Strom für die acht E-Mobile kommt auch aus dem hauseigenen Blockheizkraftwerk - 21.03.2018 18:20 Uhr

Pflegedienstleiter Harald Meßner ist E-Mobilitäts-Pionier. Hier betankt er die Stromautos der Diakoniestation Oberasbach. © Foto: Thomas Scherer


Treibende Kraft hinter dem Projekt ist Harald Meßner. Der 53-jährige Pflegedienstleiter beschäftigt sich bereits seit langem mit Elektromobilität und Nachhaltigkeit. Privat sammelte er über Zehntausende von Kilometern jede Menge, meist positive Erfahrungen mit diversen E-Autos. 2013 konnte er auch die Diakonie Oberasbach von den Vorteilen überzeugen, gerade im Einsatz bei der häuslichen Pflege und bei Essen-auf-Rädern.

"Wir fahren pro Tour etwa 50 Kilometer und halten dabei an gut 25 verschiedenen Stellen", sagt er. Die früher eingesetzten Diesel-Pkw quittierten zumeist nach wenigen tausend Kilometern angesichts dieser Anforderungen ihren Dienst und verursachten horrende Reparaturkosten.

★ ★ ★ ★ ★

AUFGABEN UND ÜBUNGEN
**A.** Schreib alle Zahlen heraus, die im Textauszug in Ziffern stehen, auch Datum und Uhrzeit.
**B.** Schreib den Textauszug über die Elektroautos der Diakoniestation Oberasbach nach seinem letzten Satz weiter.

★ ★ ★ ★ ★

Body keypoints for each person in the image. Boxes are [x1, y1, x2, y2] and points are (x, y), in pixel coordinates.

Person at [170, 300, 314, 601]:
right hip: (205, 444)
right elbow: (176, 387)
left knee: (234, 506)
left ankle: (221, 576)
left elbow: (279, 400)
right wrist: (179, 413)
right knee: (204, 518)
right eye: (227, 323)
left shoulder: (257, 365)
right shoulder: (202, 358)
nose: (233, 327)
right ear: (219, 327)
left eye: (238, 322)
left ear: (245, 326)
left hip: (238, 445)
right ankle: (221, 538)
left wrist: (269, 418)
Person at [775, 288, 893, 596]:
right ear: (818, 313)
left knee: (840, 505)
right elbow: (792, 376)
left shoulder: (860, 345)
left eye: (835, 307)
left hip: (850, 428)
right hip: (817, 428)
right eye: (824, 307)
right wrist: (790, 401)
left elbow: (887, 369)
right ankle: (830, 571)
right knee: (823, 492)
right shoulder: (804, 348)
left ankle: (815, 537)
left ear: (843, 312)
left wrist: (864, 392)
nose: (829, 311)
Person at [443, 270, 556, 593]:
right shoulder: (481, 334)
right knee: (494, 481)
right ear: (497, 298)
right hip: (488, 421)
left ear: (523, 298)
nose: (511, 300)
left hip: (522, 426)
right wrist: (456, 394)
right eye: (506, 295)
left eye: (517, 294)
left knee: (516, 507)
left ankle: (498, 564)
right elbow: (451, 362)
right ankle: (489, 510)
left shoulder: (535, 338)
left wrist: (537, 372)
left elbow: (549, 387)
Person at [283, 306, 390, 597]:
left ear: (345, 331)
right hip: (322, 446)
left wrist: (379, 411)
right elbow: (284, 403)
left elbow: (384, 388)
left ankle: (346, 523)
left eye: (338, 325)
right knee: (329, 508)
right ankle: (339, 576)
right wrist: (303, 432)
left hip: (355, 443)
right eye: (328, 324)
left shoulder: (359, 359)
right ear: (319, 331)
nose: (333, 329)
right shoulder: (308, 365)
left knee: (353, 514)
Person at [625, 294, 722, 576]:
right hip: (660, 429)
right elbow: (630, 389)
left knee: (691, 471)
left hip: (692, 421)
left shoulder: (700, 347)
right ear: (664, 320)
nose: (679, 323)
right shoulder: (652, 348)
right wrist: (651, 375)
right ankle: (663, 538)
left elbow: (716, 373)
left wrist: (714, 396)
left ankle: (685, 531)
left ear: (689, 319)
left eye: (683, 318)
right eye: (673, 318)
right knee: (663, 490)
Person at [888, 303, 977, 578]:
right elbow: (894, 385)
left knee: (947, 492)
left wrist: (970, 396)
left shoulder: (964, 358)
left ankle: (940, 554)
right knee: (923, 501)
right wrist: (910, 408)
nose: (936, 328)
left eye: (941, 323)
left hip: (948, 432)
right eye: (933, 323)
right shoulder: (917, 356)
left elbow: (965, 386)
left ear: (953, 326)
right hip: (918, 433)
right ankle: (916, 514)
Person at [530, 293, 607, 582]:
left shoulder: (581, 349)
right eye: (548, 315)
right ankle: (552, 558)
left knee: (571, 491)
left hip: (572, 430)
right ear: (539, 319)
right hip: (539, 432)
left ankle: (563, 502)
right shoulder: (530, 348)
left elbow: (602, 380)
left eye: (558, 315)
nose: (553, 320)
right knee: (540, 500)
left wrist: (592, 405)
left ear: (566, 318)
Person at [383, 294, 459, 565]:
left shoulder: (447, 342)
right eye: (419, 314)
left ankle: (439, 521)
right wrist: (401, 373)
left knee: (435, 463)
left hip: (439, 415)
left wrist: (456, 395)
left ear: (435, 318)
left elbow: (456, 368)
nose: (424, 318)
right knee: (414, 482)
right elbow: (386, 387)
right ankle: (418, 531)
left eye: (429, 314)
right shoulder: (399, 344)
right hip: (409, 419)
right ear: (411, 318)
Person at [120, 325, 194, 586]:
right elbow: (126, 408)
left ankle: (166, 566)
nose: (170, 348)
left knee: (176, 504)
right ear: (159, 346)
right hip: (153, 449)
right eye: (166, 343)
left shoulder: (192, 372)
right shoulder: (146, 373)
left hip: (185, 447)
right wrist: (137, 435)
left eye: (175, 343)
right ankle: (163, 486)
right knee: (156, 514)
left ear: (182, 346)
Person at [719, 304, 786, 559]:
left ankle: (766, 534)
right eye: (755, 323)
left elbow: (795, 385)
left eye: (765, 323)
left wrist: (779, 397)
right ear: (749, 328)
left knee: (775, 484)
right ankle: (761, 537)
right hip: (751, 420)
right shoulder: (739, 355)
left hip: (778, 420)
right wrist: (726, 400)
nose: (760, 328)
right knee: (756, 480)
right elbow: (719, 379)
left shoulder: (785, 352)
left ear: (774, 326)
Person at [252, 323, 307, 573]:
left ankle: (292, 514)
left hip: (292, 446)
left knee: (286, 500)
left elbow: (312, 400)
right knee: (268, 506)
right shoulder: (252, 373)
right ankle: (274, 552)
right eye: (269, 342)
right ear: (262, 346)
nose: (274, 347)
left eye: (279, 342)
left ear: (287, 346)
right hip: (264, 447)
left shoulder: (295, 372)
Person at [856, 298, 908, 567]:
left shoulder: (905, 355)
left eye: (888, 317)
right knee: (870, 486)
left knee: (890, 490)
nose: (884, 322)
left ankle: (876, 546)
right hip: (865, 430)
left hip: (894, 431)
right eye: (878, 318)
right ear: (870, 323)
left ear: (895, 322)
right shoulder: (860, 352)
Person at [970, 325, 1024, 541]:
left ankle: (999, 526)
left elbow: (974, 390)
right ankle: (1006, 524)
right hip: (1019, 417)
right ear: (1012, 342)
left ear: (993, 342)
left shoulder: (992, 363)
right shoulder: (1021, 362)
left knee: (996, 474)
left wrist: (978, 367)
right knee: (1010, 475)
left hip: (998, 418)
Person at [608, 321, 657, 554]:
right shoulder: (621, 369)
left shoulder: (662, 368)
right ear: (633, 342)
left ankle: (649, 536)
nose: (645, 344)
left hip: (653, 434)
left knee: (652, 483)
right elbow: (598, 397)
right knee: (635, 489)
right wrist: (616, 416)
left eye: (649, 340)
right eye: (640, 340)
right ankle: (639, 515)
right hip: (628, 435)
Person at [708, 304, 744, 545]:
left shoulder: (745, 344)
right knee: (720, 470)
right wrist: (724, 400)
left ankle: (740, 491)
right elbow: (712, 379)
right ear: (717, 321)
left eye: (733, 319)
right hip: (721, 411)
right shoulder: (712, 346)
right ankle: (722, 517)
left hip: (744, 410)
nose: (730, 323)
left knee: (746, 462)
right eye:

★ ★ ★ ★ ★

LÖSUNGEN
**A.** 21.03.2018, 18:20 Uhr, 53, 2013, 50, 25

**B.**
Einem elektrisch betriebenen Auto hingegen ist es völlig egal, wie oft es angelassen wird und wie kurz oder lang die Strecken sind. Das erste angeschaffte Vehikel konnte auch nach weit über 10 000 Kilometern noch derart überzeugen, dass seither der Fuhrpark auf acht Autos mit rein elektrischem Antrieb umgestellt wurde.

Die Reparatur- und Wartungskosten geben Meßner Recht. "Keine Kupplung geht kaputt, Ölwechsel gehören der Vergangenheit an und Bremsen müssen erst nach 80 000 Kilometern erneuert werden", berichtet er. Wo andere Fahrzeuge mittels Bremsfuß verlangsamt werden und ein Großteil der Fahrtenergie in Wärme umgewandelt wird, führt ein E-Auto die Bewegungsenergie ähnlich einem Fahrraddynamo in den Akku zurück. "Das dazu nötige vorausschauende Fahren ist schnell gelernt", weiß Meßner aus Erfahrung. Inzwischen sind alle 70 Mitarbeiter mit der neuen Fahrtechnik vertraut.

Ihre Kraft beziehen die 48 bis 67 PS starken Stromer, die eine Höchstgeschwindigkeit von 135 km/h haben, aus dem hauseigenen Blockheizkraftwerk oder von einem zertifiziertem Ökostromanbieter. Mit Betriebskosten zwischen vier und sechs Cent pro Kilometer sind sie dabei unschlagbar günstig.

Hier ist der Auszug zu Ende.